Last night I had to fortune to listen to Jane Goodall speak. It’s interesting how one can make someone’s life seem very linear and predictable (just read any famous person’s wikipedia article) as you put together their experiences and achievements together, but in fact, sometimes opportunities lie everywhere. It’s whether we are able to notice them and somehow be supported through the process.
There were several things that struck me about her life story. One major one was the seemingly unending support of her mother. Jane had a mother that recognized her potential and always fostered and nurtured it. Jane recalled a story about when her mother found her in bed when she was less than two years old hanging on to some earthworms under her bedcovers. Instead of dismissing it, Jane’s mother told her that the worms needed the earth to live and that they should go put the worms back where they belong.

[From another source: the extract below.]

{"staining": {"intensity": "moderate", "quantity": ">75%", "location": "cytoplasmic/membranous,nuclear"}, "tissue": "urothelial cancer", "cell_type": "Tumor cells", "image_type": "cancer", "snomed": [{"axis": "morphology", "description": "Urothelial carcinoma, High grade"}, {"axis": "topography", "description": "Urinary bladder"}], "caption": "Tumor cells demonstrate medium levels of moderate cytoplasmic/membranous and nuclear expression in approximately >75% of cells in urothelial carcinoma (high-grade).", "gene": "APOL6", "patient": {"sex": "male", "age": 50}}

Even though she didn’t have enough money to go to college, she worked and saved and ended up taking a boat to what was known then as “The Dark Continent” after a friend said that she could stay on that friends farm. No one believed anything good would come of it. They gave her lots of reasons not to go. She was a woman, she didn’t have a college degree, Africa was dangerous, and the list goes on. All except her mother who went with Jane to Africa. While in Africa, she was advised to call a Kenyan archeologist named Louis Leaky who gave her a job and 6 months to observe chimps. She went, camped, observed and after surviving the chimps aggressive initial behaviors, she discovered that they used tools. That discovery led to National Geographic getting involved and of course, funding.
Through Leaky, Goodall also received a letter from Cambridge University offering her a place in a Ph.D. program. I love the way Jane mentions that they thought they (or Leaky) didn’t have time to waste on a B.A. Well, all her professors told her she had done everything wrong, but that didn’t stop her.
Later, at a conference, she heard about too many chimps being held captive in tiny cages for the duration of their entire lives for the purpose of experimentation and at that moment became an activist. From that, she thought of the power of hope that lies with our children and founded a program called Roots and Shoots (you can click here for the educator’s page).
If there were a few key ideas I got from this lecture, it’s that we need to find the passion in our lives and just one person needs to support and nourish it. The other thing was hope in our future. If we didn’t believe we could make this planet a better one, one that is sustainable, one of peace, one that recognizes differences as opportunities, collaborates to solve problems, etc. and pass that hope and optimism to the children we teach, why bother.